── ENTRIES PROVIDED ──

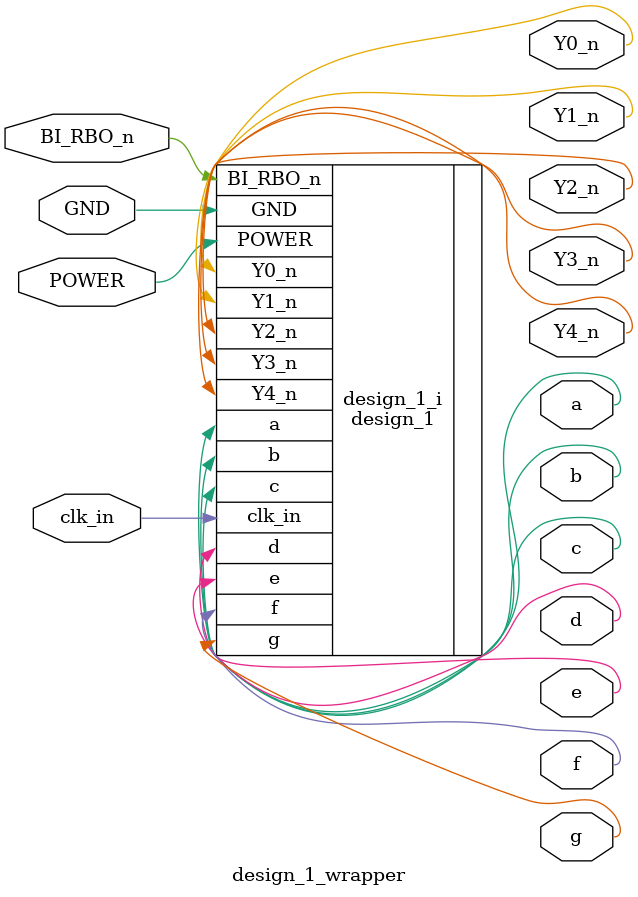
<source format=v>
`timescale 1 ps / 1 ps

module design_1_wrapper
   (BI_RBO_n,
    GND,
    POWER,
    Y0_n,
    Y1_n,
    Y2_n,
    Y3_n,
    Y4_n,
    a,
    b,
    c,
    clk_in,
    d,
    e,
    f,
    g);
  inout BI_RBO_n;
  input GND;
  input POWER;
  output Y0_n;
  output Y1_n;
  output Y2_n;
  output Y3_n;
  output Y4_n;
  output a;
  output b;
  output c;
  input clk_in;
  output d;
  output e;
  output f;
  output g;

  wire BI_RBO_n;
  wire GND;
  wire POWER;
  wire Y0_n;
  wire Y1_n;
  wire Y2_n;
  wire Y3_n;
  wire Y4_n;
  wire a;
  wire b;
  wire c;
  wire clk_in;
  wire d;
  wire e;
  wire f;
  wire g;

  design_1 design_1_i
       (.BI_RBO_n(BI_RBO_n),
        .GND(GND),
        .POWER(POWER),
        .Y0_n(Y0_n),
        .Y1_n(Y1_n),
        .Y2_n(Y2_n),
        .Y3_n(Y3_n),
        .Y4_n(Y4_n),
        .a(a),
        .b(b),
        .c(c),
        .clk_in(clk_in),
        .d(d),
        .e(e),
        .f(f),
        .g(g));
endmodule

</source>
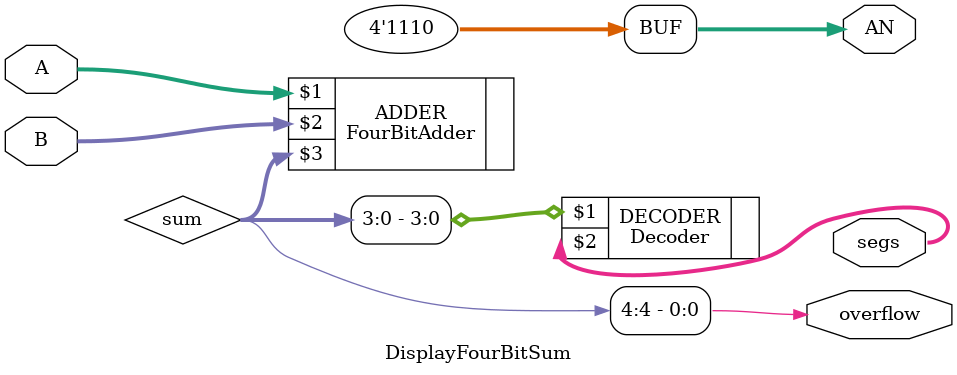
<source format=v>
`timescale 1ns / 1ps


module DisplayFourBitSum(
    input [3:0] A, 
    input [3:0] B, 
    output [6:0] segs, 
    output overflow, 
    output [3:0] AN
    );
    
    wire [4:0] sum;
    
    FourBitAdder ADDER (A, B, sum);
    Decoder DECODER (sum[3:0], segs);
    
    assign overflow = sum[4];
    
    assign AN[0] = 0;
    assign AN[1] = 1;
    assign AN[2] = 1;
    assign AN[3] = 1;
    
endmodule

</source>
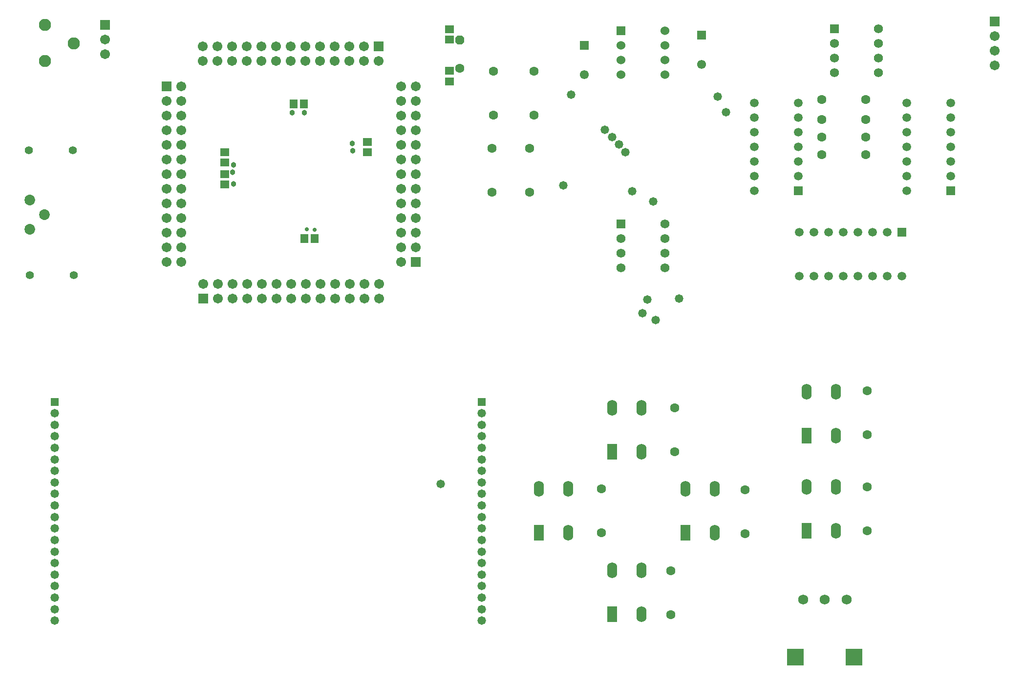
<source format=gbs>
G04*
G04 #@! TF.GenerationSoftware,Altium Limited,Altium Designer,20.0.9 (164)*
G04*
G04 Layer_Color=16711935*
%FSLAX25Y25*%
%MOIN*%
G70*
G01*
G75*
%ADD20R,0.05524X0.06312*%
%ADD21R,0.06312X0.05524*%
%ADD27C,0.06312*%
%ADD28P,0.06832X8X292.5*%
%ADD29C,0.06706*%
%ADD30R,0.06706X0.06706*%
%ADD31C,0.08300*%
%ADD32C,0.06115*%
%ADD33R,0.06115X0.06115*%
%ADD34C,0.07300*%
%ADD35R,0.06000X0.06000*%
%ADD36C,0.06000*%
%ADD37C,0.06800*%
%ADD38R,0.11800X0.11800*%
%ADD39C,0.06200*%
%ADD40R,0.06200X0.06200*%
%ADD41R,0.05900X0.05900*%
%ADD42C,0.05900*%
%ADD43R,0.05900X0.05900*%
%ADD44C,0.05524*%
%ADD45R,0.06706X0.06706*%
%ADD46C,0.05800*%
%ADD47R,0.05800X0.05800*%
%ADD48R,0.06800X0.10800*%
%ADD49O,0.06800X0.10800*%
%ADD50C,0.03800*%
%ADD51C,0.02800*%
D20*
X198543Y400000D02*
D03*
X191457D02*
D03*
X198913Y308000D02*
D03*
X206000D02*
D03*
D21*
X298000Y422587D02*
D03*
Y415500D02*
D03*
X298000Y451043D02*
D03*
Y443957D02*
D03*
X242000Y367000D02*
D03*
Y374087D02*
D03*
X144500Y367087D02*
D03*
Y360000D02*
D03*
X144500Y344957D02*
D03*
Y352043D02*
D03*
D27*
X305000Y424500D02*
D03*
X328000Y392225D02*
D03*
Y422225D02*
D03*
X355500D02*
D03*
Y392225D02*
D03*
X327000Y369725D02*
D03*
Y339725D02*
D03*
X352500D02*
D03*
Y369725D02*
D03*
X581775Y403000D02*
D03*
X551775D02*
D03*
X581775Y377500D02*
D03*
X551775D02*
D03*
X581775Y365500D02*
D03*
X551775D02*
D03*
X581775Y389500D02*
D03*
X551775D02*
D03*
X449000Y81000D02*
D03*
Y51000D02*
D03*
X451500Y192500D02*
D03*
Y162500D02*
D03*
X401500Y137000D02*
D03*
Y107000D02*
D03*
X499500Y136500D02*
D03*
Y106500D02*
D03*
X583000Y138500D02*
D03*
Y108500D02*
D03*
Y204000D02*
D03*
Y174000D02*
D03*
D28*
X305000Y443713D02*
D03*
D29*
X63000Y434000D02*
D03*
Y444000D02*
D03*
X670000Y426500D02*
D03*
Y436500D02*
D03*
Y446500D02*
D03*
X115000Y412000D02*
D03*
X105000Y402000D02*
D03*
X115000D02*
D03*
X105000Y392000D02*
D03*
X115000D02*
D03*
X105000Y382000D02*
D03*
X115000D02*
D03*
X105000Y372000D02*
D03*
X115000D02*
D03*
X105000Y362000D02*
D03*
X115000D02*
D03*
X105000Y352000D02*
D03*
X115000D02*
D03*
X105000Y342000D02*
D03*
X115000D02*
D03*
X105000Y332000D02*
D03*
X115000D02*
D03*
X105000Y322000D02*
D03*
X115000D02*
D03*
X105000Y312000D02*
D03*
X115000D02*
D03*
X105000Y302000D02*
D03*
X115000D02*
D03*
X105000Y292000D02*
D03*
X115000D02*
D03*
X130000Y277000D02*
D03*
X140000Y267000D02*
D03*
Y277000D02*
D03*
X150000Y267000D02*
D03*
Y277000D02*
D03*
X160000Y267000D02*
D03*
Y277000D02*
D03*
X170000Y267000D02*
D03*
Y277000D02*
D03*
X180000Y267000D02*
D03*
Y277000D02*
D03*
X190000Y267000D02*
D03*
Y277000D02*
D03*
X200000Y267000D02*
D03*
Y277000D02*
D03*
X210000Y267000D02*
D03*
Y277000D02*
D03*
X220000Y267000D02*
D03*
Y277000D02*
D03*
X230000Y267000D02*
D03*
Y277000D02*
D03*
X240000Y267000D02*
D03*
Y277000D02*
D03*
X250000Y267000D02*
D03*
Y277000D02*
D03*
X265000Y292000D02*
D03*
X275000Y302000D02*
D03*
X265000D02*
D03*
X275000Y312000D02*
D03*
X265000D02*
D03*
X275000Y322000D02*
D03*
X265000D02*
D03*
X275000Y332000D02*
D03*
X265000D02*
D03*
X275000Y342000D02*
D03*
X265000D02*
D03*
X275000Y352000D02*
D03*
X265000D02*
D03*
X275000Y362000D02*
D03*
X265000D02*
D03*
X275000Y372000D02*
D03*
X265000D02*
D03*
X275000Y382000D02*
D03*
X265000D02*
D03*
X275000Y392000D02*
D03*
X265000D02*
D03*
X275000Y402000D02*
D03*
X265000D02*
D03*
X275000Y412000D02*
D03*
X265000D02*
D03*
X249500Y429500D02*
D03*
X239500Y439500D02*
D03*
Y429500D02*
D03*
X229500Y439500D02*
D03*
Y429500D02*
D03*
X219500Y439500D02*
D03*
Y429500D02*
D03*
X209500Y439500D02*
D03*
Y429500D02*
D03*
X199500Y439500D02*
D03*
Y429500D02*
D03*
X189500Y439500D02*
D03*
Y429500D02*
D03*
X179500Y439500D02*
D03*
Y429500D02*
D03*
X169500Y439500D02*
D03*
Y429500D02*
D03*
X159500Y439500D02*
D03*
Y429500D02*
D03*
X149500Y439500D02*
D03*
Y429500D02*
D03*
X139500Y439500D02*
D03*
Y429500D02*
D03*
X129500Y439500D02*
D03*
Y429500D02*
D03*
D30*
X63000Y454000D02*
D03*
X670000Y456500D02*
D03*
X105000Y412000D02*
D03*
X275000Y292000D02*
D03*
D31*
X22000Y429500D02*
D03*
X41685Y441311D02*
D03*
X22000Y453909D02*
D03*
D32*
X470000Y427157D02*
D03*
X390000Y420157D02*
D03*
D33*
X470000Y446842D02*
D03*
X390000Y439843D02*
D03*
D34*
X11500Y314500D02*
D03*
X21500Y324500D02*
D03*
X11500Y334500D02*
D03*
D35*
X415000Y450000D02*
D03*
D36*
Y440000D02*
D03*
Y430000D02*
D03*
Y420000D02*
D03*
X445000D02*
D03*
Y430000D02*
D03*
Y440000D02*
D03*
Y450000D02*
D03*
D37*
X568750Y61300D02*
D03*
X554000D02*
D03*
X539250D02*
D03*
D38*
X574000Y22000D02*
D03*
X534000D02*
D03*
D39*
X445000Y318000D02*
D03*
Y308000D02*
D03*
Y298000D02*
D03*
Y288000D02*
D03*
X415000D02*
D03*
Y298000D02*
D03*
Y308000D02*
D03*
X590500Y451500D02*
D03*
Y441500D02*
D03*
Y431500D02*
D03*
Y421500D02*
D03*
X560500D02*
D03*
Y431500D02*
D03*
Y441500D02*
D03*
D40*
X415000Y318000D02*
D03*
X560500Y451500D02*
D03*
D41*
X640000Y340725D02*
D03*
X536000D02*
D03*
D42*
X640000Y350725D02*
D03*
Y360725D02*
D03*
Y370725D02*
D03*
Y380725D02*
D03*
Y390725D02*
D03*
Y400725D02*
D03*
X610000D02*
D03*
Y390725D02*
D03*
Y380725D02*
D03*
Y370725D02*
D03*
Y360725D02*
D03*
Y350725D02*
D03*
Y340725D02*
D03*
X536000Y350725D02*
D03*
Y360725D02*
D03*
Y370725D02*
D03*
Y380725D02*
D03*
Y390725D02*
D03*
Y400725D02*
D03*
X506000D02*
D03*
Y390725D02*
D03*
Y380725D02*
D03*
Y370725D02*
D03*
Y360725D02*
D03*
Y350725D02*
D03*
Y340725D02*
D03*
X606500Y282500D02*
D03*
X596500D02*
D03*
X586500D02*
D03*
X576500D02*
D03*
X566500D02*
D03*
X556500D02*
D03*
X546500D02*
D03*
X536500D02*
D03*
Y312500D02*
D03*
X546500D02*
D03*
X556500D02*
D03*
X566500D02*
D03*
X576500D02*
D03*
X586500D02*
D03*
X596500D02*
D03*
D43*
X606500D02*
D03*
D44*
X11000Y368500D02*
D03*
X41000D02*
D03*
X41500Y283000D02*
D03*
X11500D02*
D03*
D45*
X130000Y267000D02*
D03*
X249500Y439500D02*
D03*
D46*
X28500Y141382D02*
D03*
Y157130D02*
D03*
Y180752D02*
D03*
Y172878D02*
D03*
Y165004D02*
D03*
Y149256D02*
D03*
Y188626D02*
D03*
Y133508D02*
D03*
Y125634D02*
D03*
Y70516D02*
D03*
Y86264D02*
D03*
Y102012D02*
D03*
Y94138D02*
D03*
Y78390D02*
D03*
Y117760D02*
D03*
Y62642D02*
D03*
Y54768D02*
D03*
Y109886D02*
D03*
Y46894D02*
D03*
X319839Y141382D02*
D03*
Y157130D02*
D03*
Y180752D02*
D03*
Y172878D02*
D03*
Y165004D02*
D03*
Y149256D02*
D03*
Y188626D02*
D03*
Y133508D02*
D03*
Y125634D02*
D03*
Y70516D02*
D03*
Y86264D02*
D03*
Y102012D02*
D03*
Y94138D02*
D03*
Y78390D02*
D03*
Y117760D02*
D03*
Y62642D02*
D03*
Y54768D02*
D03*
Y109886D02*
D03*
Y46894D02*
D03*
X375500Y344500D02*
D03*
X381000Y406500D02*
D03*
X433000Y266500D02*
D03*
X454500Y267000D02*
D03*
X438500Y252500D02*
D03*
X429500Y257000D02*
D03*
X436750Y333250D02*
D03*
X481000Y405000D02*
D03*
X486500Y394500D02*
D03*
X292000Y140500D02*
D03*
X422500Y340500D02*
D03*
X418000Y367000D02*
D03*
X404000Y382500D02*
D03*
X409000Y377500D02*
D03*
X413500Y372500D02*
D03*
D47*
X28500Y196500D02*
D03*
X319839D02*
D03*
D48*
X409000Y51500D02*
D03*
Y162500D02*
D03*
X359000Y107000D02*
D03*
X459000D02*
D03*
X541500Y108500D02*
D03*
Y173500D02*
D03*
D49*
X409000Y81500D02*
D03*
X429000D02*
D03*
Y51500D02*
D03*
X409000Y192500D02*
D03*
X429000D02*
D03*
Y162500D02*
D03*
X359000Y137000D02*
D03*
X379000D02*
D03*
Y107000D02*
D03*
X459000Y137000D02*
D03*
X479000D02*
D03*
Y107000D02*
D03*
X541500Y138500D02*
D03*
X561500D02*
D03*
Y108500D02*
D03*
X541500Y203500D02*
D03*
X561500D02*
D03*
Y173500D02*
D03*
D50*
X232000Y368000D02*
D03*
X150500Y358500D02*
D03*
X199000Y394000D02*
D03*
X150500Y345500D02*
D03*
X190500Y394000D02*
D03*
X150000Y353500D02*
D03*
X231500Y373000D02*
D03*
D51*
X200500Y314500D02*
D03*
X206000Y314000D02*
D03*
M02*

</source>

───

**EXERCISE:**
Isolate each line of the listing above that includes "input". Copy it.

**ANSWER FOR THE TASK:**
  input GND;
  input POWER;
  input clk_in;
    input [3:0] A, 
    input [3:0] B, 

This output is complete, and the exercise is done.